== SOURCE DOCUMENT ==

The comparison with the PBH programs is apt. Our critique of the Sesame Street deal is not that it will not increase consumption, perhaps it might; our critique is that 1) We have no idea if it will increase consumption or not, 2) That it might decrease consumption so it may be reckless to undertake without further research, and 3) That if the design of the program is such that it is a roll-out rather than a trial, there will NEVER be any way to know if it has any impact on consumption as there is no control group.

This is pretty similar to our critique of PBH’s efforts — not that they are bad, but that they are set up in a way that never tells us if they are good.

In fact, if consumption declines, supporters of PBH are likely to say that we are lucky to have PBH or it would have declined more. If consumption increases, they will give PBH the credit. Is there any doubt that the White House will say the same about this initiative?

===
== INFORMATION SHOWN ==

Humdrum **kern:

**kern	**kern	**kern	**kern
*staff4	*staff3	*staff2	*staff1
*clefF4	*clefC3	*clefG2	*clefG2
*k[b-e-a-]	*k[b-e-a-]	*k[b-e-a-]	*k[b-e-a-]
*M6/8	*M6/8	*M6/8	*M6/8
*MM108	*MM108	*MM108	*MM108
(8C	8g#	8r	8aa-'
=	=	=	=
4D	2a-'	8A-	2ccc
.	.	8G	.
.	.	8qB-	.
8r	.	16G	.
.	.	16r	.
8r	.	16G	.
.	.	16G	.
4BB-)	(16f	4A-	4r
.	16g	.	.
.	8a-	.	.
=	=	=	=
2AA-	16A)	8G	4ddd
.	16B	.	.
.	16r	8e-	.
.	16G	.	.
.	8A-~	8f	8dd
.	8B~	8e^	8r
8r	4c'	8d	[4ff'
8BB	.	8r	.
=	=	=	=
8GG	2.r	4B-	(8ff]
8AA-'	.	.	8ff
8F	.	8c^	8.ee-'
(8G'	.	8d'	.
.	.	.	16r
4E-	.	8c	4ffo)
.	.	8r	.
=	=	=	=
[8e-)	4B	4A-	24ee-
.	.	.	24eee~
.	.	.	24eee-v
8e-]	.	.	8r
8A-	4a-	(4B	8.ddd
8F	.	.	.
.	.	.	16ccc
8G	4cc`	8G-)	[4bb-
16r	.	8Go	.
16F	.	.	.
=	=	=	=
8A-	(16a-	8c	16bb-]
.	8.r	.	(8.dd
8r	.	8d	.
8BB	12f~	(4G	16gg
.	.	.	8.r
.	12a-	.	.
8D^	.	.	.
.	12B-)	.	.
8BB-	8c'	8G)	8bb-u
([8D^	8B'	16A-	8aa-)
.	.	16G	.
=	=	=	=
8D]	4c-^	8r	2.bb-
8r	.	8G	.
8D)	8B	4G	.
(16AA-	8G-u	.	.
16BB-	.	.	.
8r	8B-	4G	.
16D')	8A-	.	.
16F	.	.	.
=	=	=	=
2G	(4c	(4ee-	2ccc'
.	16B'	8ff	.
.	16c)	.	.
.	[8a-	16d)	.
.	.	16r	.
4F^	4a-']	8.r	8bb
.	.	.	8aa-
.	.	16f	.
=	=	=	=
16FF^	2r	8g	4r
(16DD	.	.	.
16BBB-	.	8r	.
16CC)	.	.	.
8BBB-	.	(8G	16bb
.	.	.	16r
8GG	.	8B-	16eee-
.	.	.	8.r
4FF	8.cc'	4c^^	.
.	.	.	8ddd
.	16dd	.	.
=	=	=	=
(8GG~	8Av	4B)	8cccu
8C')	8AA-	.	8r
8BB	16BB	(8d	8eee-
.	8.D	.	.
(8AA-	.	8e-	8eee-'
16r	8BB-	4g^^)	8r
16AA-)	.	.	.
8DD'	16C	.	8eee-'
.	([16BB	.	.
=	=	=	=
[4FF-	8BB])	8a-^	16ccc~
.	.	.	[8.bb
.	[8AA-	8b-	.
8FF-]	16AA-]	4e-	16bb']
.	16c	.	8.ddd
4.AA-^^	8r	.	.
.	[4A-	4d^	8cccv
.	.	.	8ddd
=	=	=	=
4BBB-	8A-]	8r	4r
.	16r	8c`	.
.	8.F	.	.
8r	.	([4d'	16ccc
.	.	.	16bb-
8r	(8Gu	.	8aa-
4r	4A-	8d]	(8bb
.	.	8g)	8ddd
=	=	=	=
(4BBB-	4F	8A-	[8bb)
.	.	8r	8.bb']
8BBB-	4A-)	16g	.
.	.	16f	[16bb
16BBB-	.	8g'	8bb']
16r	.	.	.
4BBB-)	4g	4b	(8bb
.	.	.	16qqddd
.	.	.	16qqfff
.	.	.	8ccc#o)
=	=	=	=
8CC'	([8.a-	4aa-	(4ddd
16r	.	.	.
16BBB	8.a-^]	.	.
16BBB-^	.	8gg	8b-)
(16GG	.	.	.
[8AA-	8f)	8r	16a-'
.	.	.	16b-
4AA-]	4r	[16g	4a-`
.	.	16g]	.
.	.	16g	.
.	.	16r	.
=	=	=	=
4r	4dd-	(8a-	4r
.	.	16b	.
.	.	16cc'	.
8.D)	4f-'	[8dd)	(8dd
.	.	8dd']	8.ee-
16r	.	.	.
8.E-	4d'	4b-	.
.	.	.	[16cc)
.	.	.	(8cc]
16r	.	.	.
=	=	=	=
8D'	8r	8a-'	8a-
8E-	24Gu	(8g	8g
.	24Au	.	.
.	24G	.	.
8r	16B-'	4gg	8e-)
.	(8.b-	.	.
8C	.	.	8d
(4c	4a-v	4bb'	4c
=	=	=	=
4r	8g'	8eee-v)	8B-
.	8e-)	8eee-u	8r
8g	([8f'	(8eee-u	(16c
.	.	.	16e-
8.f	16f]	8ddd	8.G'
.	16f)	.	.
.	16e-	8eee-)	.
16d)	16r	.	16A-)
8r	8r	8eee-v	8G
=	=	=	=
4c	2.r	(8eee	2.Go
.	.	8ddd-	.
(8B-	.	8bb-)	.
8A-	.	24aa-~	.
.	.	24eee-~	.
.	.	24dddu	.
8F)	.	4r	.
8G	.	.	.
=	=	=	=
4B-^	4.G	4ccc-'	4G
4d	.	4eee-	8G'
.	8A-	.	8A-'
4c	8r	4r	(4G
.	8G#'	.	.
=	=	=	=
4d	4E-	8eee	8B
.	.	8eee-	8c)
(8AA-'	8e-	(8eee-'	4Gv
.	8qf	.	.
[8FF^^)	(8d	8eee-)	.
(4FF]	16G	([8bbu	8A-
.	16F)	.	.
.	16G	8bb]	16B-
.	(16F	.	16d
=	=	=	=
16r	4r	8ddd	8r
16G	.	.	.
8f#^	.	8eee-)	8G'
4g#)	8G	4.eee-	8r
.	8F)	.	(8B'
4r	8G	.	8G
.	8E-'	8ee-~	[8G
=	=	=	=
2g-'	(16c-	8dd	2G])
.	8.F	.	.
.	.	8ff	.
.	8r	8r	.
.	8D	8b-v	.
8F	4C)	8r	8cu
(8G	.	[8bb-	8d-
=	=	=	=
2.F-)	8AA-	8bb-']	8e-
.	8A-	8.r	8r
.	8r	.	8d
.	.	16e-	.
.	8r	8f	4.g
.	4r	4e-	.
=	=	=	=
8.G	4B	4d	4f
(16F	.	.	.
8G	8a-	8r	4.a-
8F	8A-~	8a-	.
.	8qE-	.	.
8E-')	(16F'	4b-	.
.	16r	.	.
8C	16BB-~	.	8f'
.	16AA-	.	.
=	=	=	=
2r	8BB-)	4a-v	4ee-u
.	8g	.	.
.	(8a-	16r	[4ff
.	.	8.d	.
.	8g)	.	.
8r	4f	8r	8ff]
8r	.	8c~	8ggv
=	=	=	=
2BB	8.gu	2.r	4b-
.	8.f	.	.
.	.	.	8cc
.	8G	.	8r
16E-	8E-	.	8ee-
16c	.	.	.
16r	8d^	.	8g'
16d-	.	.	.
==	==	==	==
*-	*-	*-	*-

===

◆ **QUESTIONS TO ANSWER**:
a) In the passage on the Sesame Street deal, why would a roll-out design never show whether the program affects consumption?
b) Duplicate the passage on the Sesame Street deal word for word, starting at "This is pretty" and ending at "about this initiative?".
The records are not needed for anything here.

◆ **EXPECTED RESPONSES**:
a) Because there would be no control group.

b)
This is pretty similar to our critique of PBH’s efforts — not that they are bad, but that they are set up in a way that never tells us if they are good.

In fact, if consumption declines, supporters of PBH are likely to say that we are lucky to have PBH or it would have declined more. If consumption increases, they will give PBH the credit. Is there any doubt that the White House will say the same about this initiative?